──────── Texto selecionado ────────

32. Este entendimento é de tal sorte pacificado, que se encontra vertido na mais recente e diversificada jurisprudência dos Tribunais Superiores, como são disso exemplo os seguintes acórdãos:
- Ac. do TCA Norte de 20-05.2016 (Frederico Macedo Branco) - processo nº 03154/12.OBEPRT
- Ac. do TCA Norte de 25-05-2012 processo nº 01505/09.3BEBRG
- Ac. do TCA Norte de 28-02-2014 processo nº 01788/09.9BEBRG
- Ac. do TCA Sul de 08-05-2008 processo nº 01509/06
- Ac. do TCA Sul de 22-04-2010 processo nº 05901/10
- Ac. do TCA Norte de 23-01-2015 processo nº 00442/13.1BEPNF Esperança Mealha
- Ac. do TCA Sul de 18-05-2017 processo nº 298/16.2TBELLE PEDRO MARCHÃO MARQUES
- Ac. Da relação de Guimarães (isabel Rocha) - 19-06-2014
33. Pelo exposto é notória a nulidade da decisão/despacho proferido pelo Meritíssimo Juiz a quo, por falta de cumprimento do disposto no artigo 6.º do CPC, o que se requer com as legais consequências.
34. Porém, mais diz a Recorrente que, mesmo que o Juiz do Tribunal a quo não estivesse vinculado ao poder/dever de gestão processual - o que se não admite - sempre o mesmo teria que cumprir o processualmente estipulado para a diligência de audiência prévia, convocada ao abrigo do disposto no artigo 591.º do CPC.
35. Ocorre que naquela diligência não foi promovido pelo Meritíssimo Juiz a quo qualquer tentativa de conciliação das partes, não tendo sequer as mesmas sido ouvidas quanto às suas pretensões e/ou manutenção ou divergência das suas posições.
36. Pese embora requerido, conforme consta da gravação efetuada, o Tribunal a quo rejeitou à Recorrente a possibilidade de pronúncia quanto às exceções invocadas pelas partes, mormente as apresentadas pelo 1.º Réu, Ministério da Educação.
37. Não permitiu à Recorrente incorporar e juntar aos autos documento - sujeito a não oposição pelas contra-partes presentes - pelo qual é aditada prova e suscitada a intervenção principal do Estado Português.
38. A única preocupação do Tribunal a quo naquela diligência foi garantir que o projecto de decisão de absolvição da instância de todos os Réus se pudesse aplicar de imediato, sem qualquer possibilidade de sanação, aperfeiçoamento ou substituição,
39. Sequer passível de discussão de facto ou de direito pelas partes presentes,
40. No essencial, o Tribunal a quo não realizou qualquer audiência prévia, esta tida como processualmente indispensável para conhecer do mérito da causa em sede de despacho saneador.

──────── Dados extraídos ────────

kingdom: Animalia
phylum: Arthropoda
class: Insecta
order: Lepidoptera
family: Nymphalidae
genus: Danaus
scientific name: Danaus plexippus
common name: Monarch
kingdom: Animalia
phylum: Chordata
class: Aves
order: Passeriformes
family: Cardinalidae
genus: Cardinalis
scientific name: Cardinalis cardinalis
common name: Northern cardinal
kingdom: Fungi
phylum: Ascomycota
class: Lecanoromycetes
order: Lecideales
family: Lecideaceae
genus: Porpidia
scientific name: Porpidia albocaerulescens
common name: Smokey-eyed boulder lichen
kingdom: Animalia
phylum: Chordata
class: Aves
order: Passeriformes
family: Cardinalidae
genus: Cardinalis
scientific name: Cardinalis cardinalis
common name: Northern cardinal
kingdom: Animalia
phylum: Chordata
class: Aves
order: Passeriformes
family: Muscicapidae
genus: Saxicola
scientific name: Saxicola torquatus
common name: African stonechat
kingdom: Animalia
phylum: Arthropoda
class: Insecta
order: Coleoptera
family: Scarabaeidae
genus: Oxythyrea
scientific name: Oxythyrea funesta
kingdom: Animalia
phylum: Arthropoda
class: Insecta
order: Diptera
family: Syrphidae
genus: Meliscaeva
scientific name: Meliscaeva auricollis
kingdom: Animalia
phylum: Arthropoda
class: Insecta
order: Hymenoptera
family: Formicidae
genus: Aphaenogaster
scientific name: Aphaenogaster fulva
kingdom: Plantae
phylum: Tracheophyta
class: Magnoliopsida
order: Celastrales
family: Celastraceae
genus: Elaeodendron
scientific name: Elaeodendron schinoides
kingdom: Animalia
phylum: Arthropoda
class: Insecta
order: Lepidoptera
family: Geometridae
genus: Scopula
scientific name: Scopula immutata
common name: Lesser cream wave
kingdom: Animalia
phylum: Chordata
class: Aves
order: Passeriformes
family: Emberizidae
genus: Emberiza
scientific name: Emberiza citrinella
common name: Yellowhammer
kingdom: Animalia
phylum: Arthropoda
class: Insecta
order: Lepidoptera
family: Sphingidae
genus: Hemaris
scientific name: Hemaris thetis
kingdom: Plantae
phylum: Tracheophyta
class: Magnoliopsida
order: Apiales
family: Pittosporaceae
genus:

────────

**Tarefa:**
Pode retranscrever, sem alterações, o trecho do texto selecionado que começa em "34. Porém, mais" e termina em "Ministério da Educação."?

**Resultado correto:**
34. Porém, mais diz a Recorrente que, mesmo que o Juiz do Tribunal a quo não estivesse vinculado ao poder/dever de gestão processual - o que se não admite - sempre o mesmo teria que cumprir o processualmente estipulado para a diligência de audiência prévia, convocada ao abrigo do disposto no artigo 591.º do CPC.
35. Ocorre que naquela diligência não foi promovido pelo Meritíssimo Juiz a quo qualquer tentativa de conciliação das partes, não tendo sequer as mesmas sido ouvidas quanto às suas pretensões e/ou manutenção ou divergência das suas posições.
36. Pese embora requerido, conforme consta da gravação efetuada, o Tribunal a quo rejeitou à Recorrente a possibilidade de pronúncia quanto às exceções invocadas pelas partes, mormente as apresentadas pelo 1.º Réu, Ministério da Educação.